= SET PROBLEM =
Rewrite every one of the rows below, substituting "in view" for each occurrence of "visible" and keeping all other text the same.

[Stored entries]
---*---
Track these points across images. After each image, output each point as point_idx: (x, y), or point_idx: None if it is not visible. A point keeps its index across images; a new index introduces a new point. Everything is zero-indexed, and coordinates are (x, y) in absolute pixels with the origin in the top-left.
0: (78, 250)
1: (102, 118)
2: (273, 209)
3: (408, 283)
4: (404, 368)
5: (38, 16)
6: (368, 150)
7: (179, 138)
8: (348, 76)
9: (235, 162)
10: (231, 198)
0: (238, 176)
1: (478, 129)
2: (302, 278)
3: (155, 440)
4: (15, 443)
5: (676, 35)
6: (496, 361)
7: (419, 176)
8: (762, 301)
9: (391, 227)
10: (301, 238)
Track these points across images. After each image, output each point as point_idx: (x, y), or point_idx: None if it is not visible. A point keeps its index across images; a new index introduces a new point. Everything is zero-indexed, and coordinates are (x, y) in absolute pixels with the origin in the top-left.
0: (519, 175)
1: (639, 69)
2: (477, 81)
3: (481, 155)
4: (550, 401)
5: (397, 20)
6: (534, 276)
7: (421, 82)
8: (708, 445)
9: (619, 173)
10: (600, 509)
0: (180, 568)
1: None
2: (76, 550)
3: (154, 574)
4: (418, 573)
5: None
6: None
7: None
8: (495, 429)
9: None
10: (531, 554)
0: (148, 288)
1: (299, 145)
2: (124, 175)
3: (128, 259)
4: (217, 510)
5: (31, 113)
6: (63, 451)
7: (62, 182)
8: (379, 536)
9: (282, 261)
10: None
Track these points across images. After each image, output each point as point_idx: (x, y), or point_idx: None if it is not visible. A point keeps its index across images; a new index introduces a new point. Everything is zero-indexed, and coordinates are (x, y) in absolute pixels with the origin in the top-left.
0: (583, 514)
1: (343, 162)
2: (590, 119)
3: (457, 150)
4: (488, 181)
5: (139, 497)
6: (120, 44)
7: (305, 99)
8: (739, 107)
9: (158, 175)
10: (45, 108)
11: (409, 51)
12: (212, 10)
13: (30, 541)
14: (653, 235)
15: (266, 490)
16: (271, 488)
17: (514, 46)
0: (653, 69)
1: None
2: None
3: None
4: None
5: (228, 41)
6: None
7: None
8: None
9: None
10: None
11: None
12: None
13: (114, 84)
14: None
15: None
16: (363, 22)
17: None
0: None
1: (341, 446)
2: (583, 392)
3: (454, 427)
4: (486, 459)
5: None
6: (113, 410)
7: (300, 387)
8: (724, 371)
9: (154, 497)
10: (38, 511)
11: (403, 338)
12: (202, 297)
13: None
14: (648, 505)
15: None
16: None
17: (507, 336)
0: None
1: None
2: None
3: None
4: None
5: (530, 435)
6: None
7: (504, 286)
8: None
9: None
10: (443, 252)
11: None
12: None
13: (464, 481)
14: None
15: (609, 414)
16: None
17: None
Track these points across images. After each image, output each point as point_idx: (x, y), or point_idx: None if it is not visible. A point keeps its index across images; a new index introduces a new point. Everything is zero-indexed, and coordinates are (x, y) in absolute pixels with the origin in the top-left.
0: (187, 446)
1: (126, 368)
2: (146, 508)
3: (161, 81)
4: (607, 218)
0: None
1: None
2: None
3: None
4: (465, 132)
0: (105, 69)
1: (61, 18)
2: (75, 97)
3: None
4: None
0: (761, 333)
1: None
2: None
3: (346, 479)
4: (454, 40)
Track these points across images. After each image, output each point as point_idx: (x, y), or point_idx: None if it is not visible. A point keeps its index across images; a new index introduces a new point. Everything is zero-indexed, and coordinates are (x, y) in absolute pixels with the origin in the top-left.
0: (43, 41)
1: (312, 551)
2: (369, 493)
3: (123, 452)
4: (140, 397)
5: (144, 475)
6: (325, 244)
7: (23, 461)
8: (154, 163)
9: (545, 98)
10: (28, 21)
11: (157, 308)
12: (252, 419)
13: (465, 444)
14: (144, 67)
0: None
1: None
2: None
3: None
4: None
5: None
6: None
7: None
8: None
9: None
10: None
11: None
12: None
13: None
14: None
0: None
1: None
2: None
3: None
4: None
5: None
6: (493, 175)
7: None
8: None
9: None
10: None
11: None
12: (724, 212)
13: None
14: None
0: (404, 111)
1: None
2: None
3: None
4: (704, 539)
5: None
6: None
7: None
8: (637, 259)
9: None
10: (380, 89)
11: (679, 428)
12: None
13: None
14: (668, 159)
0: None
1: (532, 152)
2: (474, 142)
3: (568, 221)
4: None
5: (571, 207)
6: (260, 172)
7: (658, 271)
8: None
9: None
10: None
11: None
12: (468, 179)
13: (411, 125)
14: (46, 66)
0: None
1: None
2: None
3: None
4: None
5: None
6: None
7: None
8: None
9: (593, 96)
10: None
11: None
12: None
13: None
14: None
---*---
= OUTPUT OF THE TASK =
Track these points across images. After each image, output each point as point_idx: (x, y), or point_idx: None if it is not in view. A point keeps its index across images; a new index introduces a new point. Everything is zero-indexed, and coordinates are (x, y) in absolute pixels with the origin in the top-left.
0: (78, 250)
1: (102, 118)
2: (273, 209)
3: (408, 283)
4: (404, 368)
5: (38, 16)
6: (368, 150)
7: (179, 138)
8: (348, 76)
9: (235, 162)
10: (231, 198)
0: (238, 176)
1: (478, 129)
2: (302, 278)
3: (155, 440)
4: (15, 443)
5: (676, 35)
6: (496, 361)
7: (419, 176)
8: (762, 301)
9: (391, 227)
10: (301, 238)
Track these points across images. After each image, output each point as point_idx: (x, y), or point_idx: None if it is not in view. A point keeps its index across images; a new index introduces a new point. Everything is zero-indexed, and coordinates are (x, y) in absolute pixels with the origin in the top-left.
0: (519, 175)
1: (639, 69)
2: (477, 81)
3: (481, 155)
4: (550, 401)
5: (397, 20)
6: (534, 276)
7: (421, 82)
8: (708, 445)
9: (619, 173)
10: (600, 509)
0: (180, 568)
1: None
2: (76, 550)
3: (154, 574)
4: (418, 573)
5: None
6: None
7: None
8: (495, 429)
9: None
10: (531, 554)
0: (148, 288)
1: (299, 145)
2: (124, 175)
3: (128, 259)
4: (217, 510)
5: (31, 113)
6: (63, 451)
7: (62, 182)
8: (379, 536)
9: (282, 261)
10: None
Track these points across images. After each image, output each point as point_idx: (x, y), or point_idx: None if it is not in view. A point keeps its index across images; a new index introduces a new point. Everything is zero-indexed, and coordinates are (x, y) in absolute pixels with the origin in the top-left.
0: (583, 514)
1: (343, 162)
2: (590, 119)
3: (457, 150)
4: (488, 181)
5: (139, 497)
6: (120, 44)
7: (305, 99)
8: (739, 107)
9: (158, 175)
10: (45, 108)
11: (409, 51)
12: (212, 10)
13: (30, 541)
14: (653, 235)
15: (266, 490)
16: (271, 488)
17: (514, 46)
0: (653, 69)
1: None
2: None
3: None
4: None
5: (228, 41)
6: None
7: None
8: None
9: None
10: None
11: None
12: None
13: (114, 84)
14: None
15: None
16: (363, 22)
17: None
0: None
1: (341, 446)
2: (583, 392)
3: (454, 427)
4: (486, 459)
5: None
6: (113, 410)
7: (300, 387)
8: (724, 371)
9: (154, 497)
10: (38, 511)
11: (403, 338)
12: (202, 297)
13: None
14: (648, 505)
15: None
16: None
17: (507, 336)
0: None
1: None
2: None
3: None
4: None
5: (530, 435)
6: None
7: (504, 286)
8: None
9: None
10: (443, 252)
11: None
12: None
13: (464, 481)
14: None
15: (609, 414)
16: None
17: None
Track these points across images. After each image, output each point as point_idx: (x, y), or point_idx: None if it is not in view. A point keeps its index across images; a new index introduces a new point. Everything is zero-indexed, and coordinates are (x, y) in absolute pixels with the origin in the top-left.
0: (187, 446)
1: (126, 368)
2: (146, 508)
3: (161, 81)
4: (607, 218)
0: None
1: None
2: None
3: None
4: (465, 132)
0: (105, 69)
1: (61, 18)
2: (75, 97)
3: None
4: None
0: (761, 333)
1: None
2: None
3: (346, 479)
4: (454, 40)
Track these points across images. After each image, output each point as point_idx: (x, y), or point_idx: None if it is not in view. A point keeps its index across images; a new index introduces a new point. Everything is zero-indexed, and coordinates are (x, y) in absolute pixels with the origin in the top-left.
0: (43, 41)
1: (312, 551)
2: (369, 493)
3: (123, 452)
4: (140, 397)
5: (144, 475)
6: (325, 244)
7: (23, 461)
8: (154, 163)
9: (545, 98)
10: (28, 21)
11: (157, 308)
12: (252, 419)
13: (465, 444)
14: (144, 67)
0: None
1: None
2: None
3: None
4: None
5: None
6: None
7: None
8: None
9: None
10: None
11: None
12: None
13: None
14: None
0: None
1: None
2: None
3: None
4: None
5: None
6: (493, 175)
7: None
8: None
9: None
10: None
11: None
12: (724, 212)
13: None
14: None
0: (404, 111)
1: None
2: None
3: None
4: (704, 539)
5: None
6: None
7: None
8: (637, 259)
9: None
10: (380, 89)
11: (679, 428)
12: None
13: None
14: (668, 159)
0: None
1: (532, 152)
2: (474, 142)
3: (568, 221)
4: None
5: (571, 207)
6: (260, 172)
7: (658, 271)
8: None
9: None
10: None
11: None
12: (468, 179)
13: (411, 125)
14: (46, 66)
0: None
1: None
2: None
3: None
4: None
5: None
6: None
7: None
8: None
9: (593, 96)
10: None
11: None
12: None
13: None
14: None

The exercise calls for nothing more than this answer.